Before you apply, you need to have all of the required documents ready. This includes having a comprehensive medical record (list and address of all the doctors and clinics, diagnoses, test results, doctor’s appointments) and much more.

Phases Of The Application Process

Many times, individuals who apply for benefits are often denied at the first try. The good news is that you can appeal; the bad news is that the appeal process is complex and lengthy. If you haven’t engaged the services of a Social Security disability attorney, this would be a great time to.

The application process for SSDI is in phases. We have the Initial phase where you apply either online, by phone, or in person. After applying, the SSA will evaluate the claims and determine eligibility. This process takes about three to five months, and more than half of the applicants are denied, but you can appeal.

If your application was denied, you have the reconsideration phase, hearing phase, appeals council, and finally, the federal court. All these phases give you a fighting chance and require the SSA to take another look at your application. If you genuinely believe you are eligible, you should get the process started as soon as possible and engage the services of a professional.
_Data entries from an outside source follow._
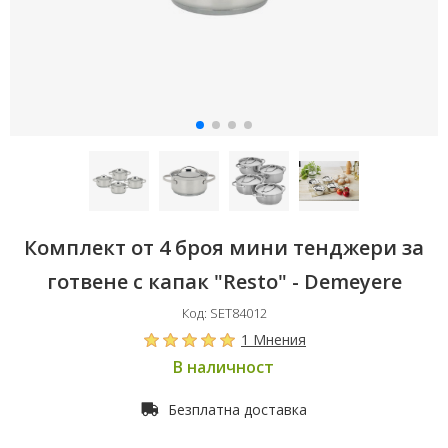
Комплект от 4 броя мини тенджери за
готвене с капак "Resto" - Demeyere
Код: SET84012
1 Мнения
В наличност
Безплатна доставка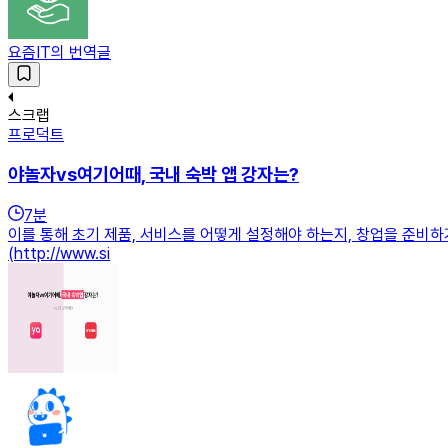
요즘IT의 번역글
스크랩
프로덕트
야놀자vs여기어때, 국내 숙박 앱 강자는?
7
분
이를 통해 초기 제품, 서비스를 어떻게 설정해야 하는지, 창업을 준비하거나 혹
(http://www.si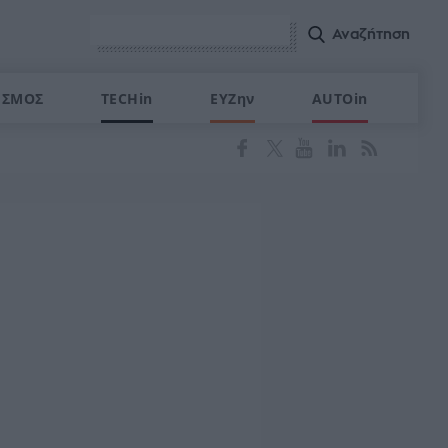
ΙΣΜΟΣ
TECHin
ΕΥΖην
AUTOin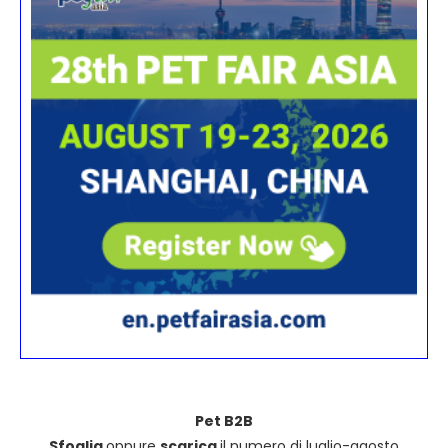
Pet B2B
Sfoglia
oppure
scarica
il numero di luglio-agosto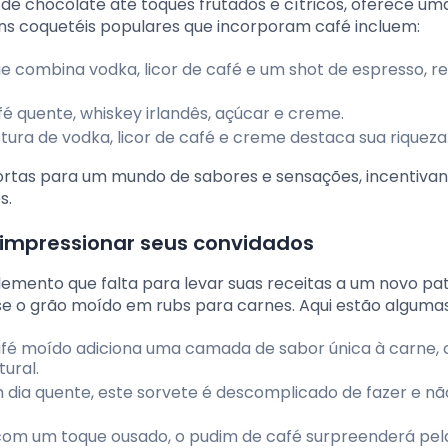
de chocolate até toques frutados e cítricos, oferece um
uns coquetéis populares que incorporam café incluem:
e combina vodka, licor de café e um shot de espresso, r
é quente, whiskey irlandês, açúcar e creme.
stura de vodka, licor de café e creme destaca sua riqueza
ortas para um mundo de sabores e sensações, incentiva
s.
 impressionar seus convidados
 elemento que falta para levar suas receitas a um novo p
 o grão moído em rubs para carnes. Aqui estão algumas 
afé moído adiciona uma camada de sabor única à carne, 
ural.
m dia quente, este sorvete é descomplicado de fazer e nã
com um toque ousado, o pudim de café surpreenderá pel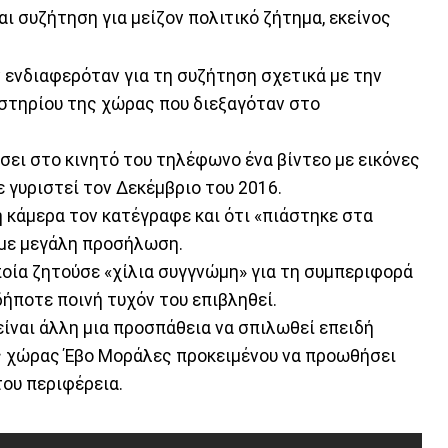
αι συζήτηση για μείζον πολιτικό ζήτημα, εκείνος
 ενδιαφερόταν για τη συζήτηση σχετικά με την
στηρίου της χώρας που διεξαγόταν στο
σει στο κινητό του τηλέφωνο ένα βίντεο με εικόνες
ε γυριστεί τον Δεκέμβριο του 2016.
η κάμερα τον κατέγραφε και ότι «πιάστηκε στα
με μεγάλη προσήλωση.
ποία ζητούσε «χίλια συγγνώμη» για τη συμπεριφορά
δήποτε ποινή τυχόν του επιβληθεί.
είναι άλλη μια προσπάθεια να σπιλωθεί επειδή
ς χώρας Έβο Μοράλες προκειμένου να προωθήσει
του περιφέρεια.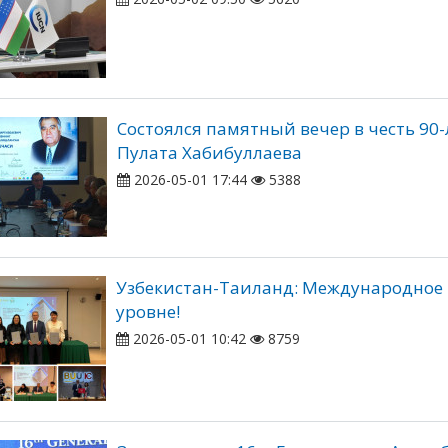
Cостоялся памятный вечер в честь 90
Пулата Хабибуллаева
2026-05-01 17:44
5388
Узбекистан-Таиланд: Международное 
уровне!
2026-05-01 10:42
8759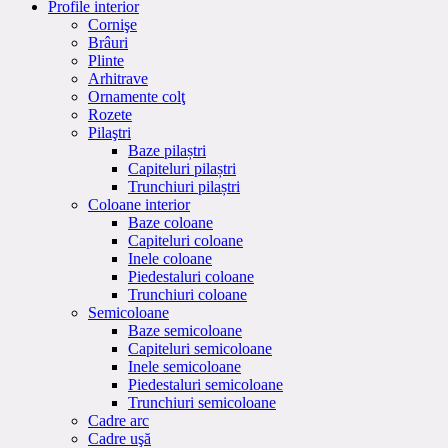
Profile interior
Cornişe
Brâuri
Plinte
Arhitrave
Ornamente colţ
Rozete
Pilaştri
Baze pilaștri
Capiteluri pilaștri
Trunchiuri pilaștri
Coloane interior
Baze coloane
Capiteluri coloane
Inele coloane
Piedestaluri coloane
Trunchiuri coloane
Semicoloane
Baze semicoloane
Capiteluri semicoloane
Inele semicoloane
Piedestaluri semicoloane
Trunchiuri semicoloane
Cadre arc
Cadre uşă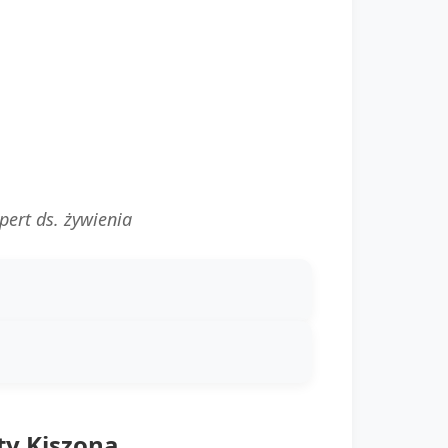
pert ds. żywienia
ty Kiszona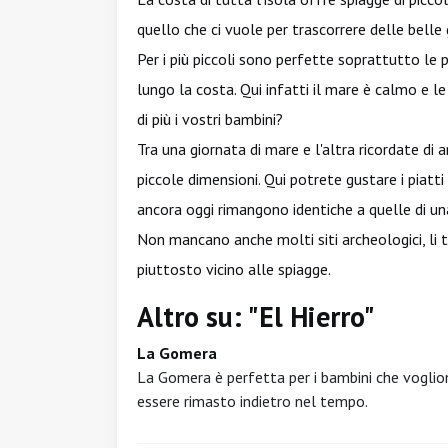
quello che ci vuole per trascorrere delle belle
Per i più piccoli sono perfette soprattutto le 
lungo la costa. Qui infatti il mare è calmo e l
di più i vostri bambini?
Tra una giornata di mare e l'altra ricordate di an
piccole dimensioni. Qui potrete gustare i piatti
ancora oggi rimangono identiche a quelle di un
Non mancano anche molti siti archeologici, li t
piuttosto vicino alle spiagge.
Altro su: "El Hierro"
La Gomera
La Gomera è perfetta per i bambini che voglion
essere rimasto indietro nel tempo.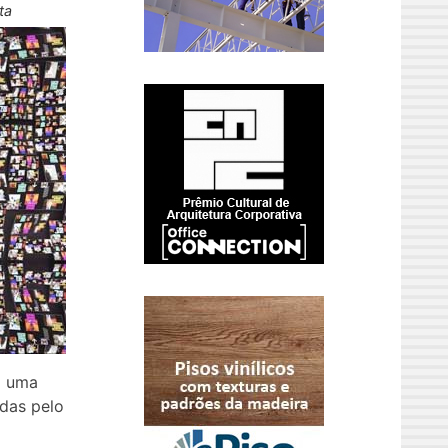
ta
a uma
adas pelo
If your application were approved, the benefits and monthly award amount would begin to roll in. You can receive your payments via direct deposit or onto a payment card. This payment would be made 30 – 90 days after the approval letter. Other stipulations will be made known to you.

How SSDI Payments Are Calculated

The first thing to know is that the severity of your disability will not affect the number of benefits you receive. The SSA determines how much you receive based on your average earnings before you were disabled.

SSDI payments usually range between an average of $800 – $1,800 per month. As of 2020, the maximum benefit was $3,011 per month. To figure out how much you are likely to receive, the SSA has an online calculator that you can use.

If you are already receiving other government benefits like worker’s compensation, public disability benefits, government-based pension, or foreign government pension, your monthly SSDI benefit could be significantly reduced.

After the approval of your SSDI application, the SSA will calculate your monthly benefit and how many months of payments you will receive is dependent on the date you applied and disability onset date. The SSA gives you an Established Onset date; this is the date the SSA decided you became disabled; it may or may not correlate with the date you put down.

To weather the storm of applying for a Social Security Disability Benefit, you need a skilled professional on your side. It increases your chances of getting your application approved and receiving your benefits stress-free.